Hi Bri,
Right, the PPID of the parent process should be always 1. However, it sounds to me the PPID of the child processes should be the stunnel parent PID. With my example, if I kill PID 10764, all the stunnel processes will be gone. So I expect that's the parent, then the others should have PPID "10764". Isn't it?
UID PID PPID C STIME TTY TIME CMD philwong 10759 1 0 16:27 pts/78 00:00:00 stunnel self.conf philwong 10760 1 0 16:27 pts/78 00:00:00 stunnel self.conf philwong 10761 1 0 16:27 pts/78 00:00:00 stunnel self.conf philwong 10762 1 0 16:27 pts/78 00:00:00 stunnel self.conf philwong 10763 1 0 16:27 pts/78 00:00:00 stunnel self.conf philwong 10764 1 0 16:27 ? 00:00:00 stunnel self.conf
Regards, Philip
On 9 Apr, 2012, at 12:38 AM, Bri Hatch wrote:
On Sat, Apr 7, 2012 at 3:38 AM, Philip Wong hochit@gmail.com wrote:
Hi Thomas,
Thanks for your reply.
Can we set child processes with correct PPID?
PPID is the parent process ID number, i.e. the PID of the process that ran you.
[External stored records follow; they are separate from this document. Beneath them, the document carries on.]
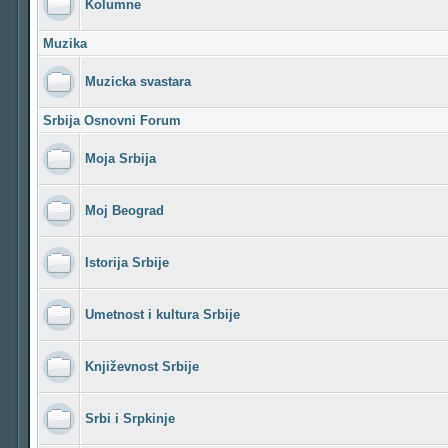
Kolumne
Muzika
Muzicka svastara
Srbija Osnovni Forum
Moja Srbija
Moj Beograd
Istorija Srbije
Umetnost i kultura Srbije
Književnost Srbije
Srbi i Srpkinje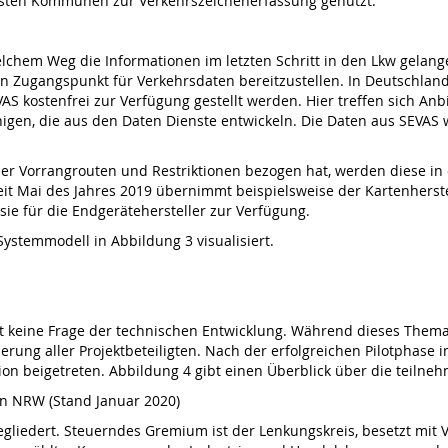
ersten Kommunen zur Verkehrszeichenerfassung genutzt.
el­chem Weg die Informationen im letzten Schritt in den Lkw gelang
en Zugangspunkt für Verkehrsdaten bereitzustellen. In Deutschlan
 kostenfrei zur Verfügung gestellt werden. Hier treffen sich Anb
nigen, die aus den Daten Dienste entwickeln. Die Daten aus SEVAS 
über Vorrangrouten und Restriktionen bezogen hat, werden diese 
it Mai des Jah­res 2019 übernimmt beispielsweise der Kartenher­st
sie für die Endgerätehersteller zur Verfügung.
ystemmodell in Abbildung 3 visualisiert.
st keine Frage der technischen Entwicklung. Während die­ses Them
erung aller Projektbeteiligten. Nach der erfolgreichen Pilotphase
on beigetreten. Abbildung 4 gibt einen Überblick über die teil
n NRW (Stand Januar 2020)
egliedert. Steuerndes Gremium ist der Lenkungskreis, besetzt mit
When I am in bash and run 'ls', the PPID of ls is my bash shell.
This has nothing to do with the userid of any of these processes.
When your PPID is 1 that means that your parent has exited, and you have been inherited by the init process (process ID 1).
Sounds like you killed the parent stunnel process exited but the children continued on because they weren't done handling their requests. This is not abnormal.
-- Bri Hatch, Systems and Security Engineer. http://www.ifokr.org/bri/
"Quite mad, they say. It is good that Zathras does not mind. He's even grown to like it. Oh yes."